Data items —
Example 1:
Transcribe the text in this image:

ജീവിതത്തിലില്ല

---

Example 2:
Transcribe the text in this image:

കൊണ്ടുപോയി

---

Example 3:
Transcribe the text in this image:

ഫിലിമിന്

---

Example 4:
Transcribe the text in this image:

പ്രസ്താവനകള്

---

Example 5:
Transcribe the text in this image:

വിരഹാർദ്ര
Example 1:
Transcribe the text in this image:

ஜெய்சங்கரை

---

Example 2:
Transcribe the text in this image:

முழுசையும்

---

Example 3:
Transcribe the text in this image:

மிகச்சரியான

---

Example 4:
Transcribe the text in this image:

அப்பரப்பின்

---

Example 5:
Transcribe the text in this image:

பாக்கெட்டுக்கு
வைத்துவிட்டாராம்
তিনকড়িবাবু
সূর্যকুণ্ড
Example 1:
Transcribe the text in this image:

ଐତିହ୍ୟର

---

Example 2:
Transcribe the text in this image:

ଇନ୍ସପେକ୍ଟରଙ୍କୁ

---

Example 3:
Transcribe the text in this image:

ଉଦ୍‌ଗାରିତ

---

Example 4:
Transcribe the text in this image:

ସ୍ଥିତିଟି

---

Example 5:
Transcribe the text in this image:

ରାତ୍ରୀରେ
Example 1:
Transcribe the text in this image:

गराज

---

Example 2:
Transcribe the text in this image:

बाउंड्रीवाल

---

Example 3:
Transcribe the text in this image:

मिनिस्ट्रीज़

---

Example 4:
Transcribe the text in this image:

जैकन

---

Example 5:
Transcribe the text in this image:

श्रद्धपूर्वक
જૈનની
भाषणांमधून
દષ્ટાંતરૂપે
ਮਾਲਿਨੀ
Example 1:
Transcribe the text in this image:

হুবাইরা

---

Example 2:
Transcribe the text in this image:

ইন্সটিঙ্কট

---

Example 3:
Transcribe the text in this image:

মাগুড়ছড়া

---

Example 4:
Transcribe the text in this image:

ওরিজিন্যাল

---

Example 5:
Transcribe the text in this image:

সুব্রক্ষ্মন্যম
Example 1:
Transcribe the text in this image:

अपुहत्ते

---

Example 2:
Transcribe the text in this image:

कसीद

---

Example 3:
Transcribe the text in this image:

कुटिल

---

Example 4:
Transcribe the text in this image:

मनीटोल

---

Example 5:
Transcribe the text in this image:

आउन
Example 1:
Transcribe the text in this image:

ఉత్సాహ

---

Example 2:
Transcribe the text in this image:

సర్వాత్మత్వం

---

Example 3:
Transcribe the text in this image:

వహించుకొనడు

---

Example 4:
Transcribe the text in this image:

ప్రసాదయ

YOUR OBJECTIVE —
Rewrite every row above as a numbered list, and drop the blank lines.

TASK RESPONSE —
1. Example 1:
2. Transcribe the text in this image:
3. ജീവിതത്തിലില്ല
4. ---
5. Example 2:
6. Transcribe the text in this image:
7. കൊണ്ടുപോയി
8. ---
9. Example 3:
10. Transcribe the text in this image:
11. ഫിലിമിന്
12. ---
13. Example 4:
14. Transcribe the text in this image:
15. പ്രസ്താവനകള്
16. ---
17. Example 5:
18. Transcribe the text in this image:
19. വിരഹാർദ്ര
20. Example 1:
21. Transcribe the text in this image:
22. ஜெய்சங்கரை
23. ---
24. Example 2:
25. Transcribe the text in this image:
26. முழுசையும்
27. ---
28. Example 3:
29. Transcribe the text in this image:
30. மிகச்சரியான
31. ---
32. Example 4:
33. Transcribe the text in this image:
34. அப்பரப்பின்
35. ---
36. Example 5:
37. Transcribe the text in this image:
38. பாக்கெட்டுக்கு
39. வைத்துவிட்டாராம்
40. তিনকড়িবাবু
41. সূর্যকুণ্ড
42. Example 1:
43. Transcribe the text in this image:
44. ଐତିହ୍ୟର
45. ---
46. Example 2:
47. Transcribe the text in this image:
48. ଇନ୍ସପେକ୍ଟରଙ୍କୁ
49. ---
50. Example 3:
51. Transcribe the text in this image:
52. ଉଦ୍‌ଗାରିତ
53. ---
54. Example 4:
55. Transcribe the text in this image:
56. ସ୍ଥିତିଟି
57. ---
58. Example 5:
59. Transcribe the text in this image:
60. ରାତ୍ରୀରେ
61. Example 1:
62. Transcribe the text in this image:
63. गराज
64. ---
65. Example 2:
66. Transcribe the text in this image:
67. बाउंड्रीवाल
68. ---
69. Example 3:
70. Transcribe the text in this image:
71. मिनिस्ट्रीज़
72. ---
73. Example 4:
74. Transcribe the text in this image:
75. जैकन
76. ---
77. Example 5:
78. Transcribe the text in this image:
79. श्रद्धपूर्वक
80. જૈનની
81. भाषणांमधून
82. દષ્ટાંતરૂપે
83. ਮਾਲਿਨੀ
84. Example 1:
85. Transcribe the text in this image:
86. হুবাইরা
87. ---
88. Example 2:
89. Transcribe the text in this image:
90. ইন্সটিঙ্কট
91. ---
92. Example 3:
93. Transcribe the text in this image:
94. মাগুড়ছড়া
95. ---
96. Example 4:
97. Transcribe the text in this image:
98. ওরিজিন্যাল
99. ---
100. Example 5:
101. Transcribe the text in this image:
102. সুব্রক্ষ্মন্যম
103. Example 1:
104. Transcribe the text in this image:
105. अपुहत्ते
106. ---
107. Example 2:
108. Transcribe the text in this image:
109. कसीद
110. ---
111. Example 3:
112. Transcribe the text in this image:
113. कुटिल
114. ---
115. Example 4:
116. Transcribe the text in this image:
117. मनीटोल
118. ---
119. Example 5:
120. Transcribe the text in this image:
121. आउन
122. Example 1:
123. Transcribe the text in this image:
124. ఉత్సాహ
125. ---
126. Example 2:
127. Transcribe the text in this image:
128. సర్వాత్మత్వం
129. ---
130. Example 3:
131. Transcribe the text in this image:
132. వహించుకొనడు
133. ---
134. Example 4:
135. Transcribe the text in this image:
136. ప్రసాదయ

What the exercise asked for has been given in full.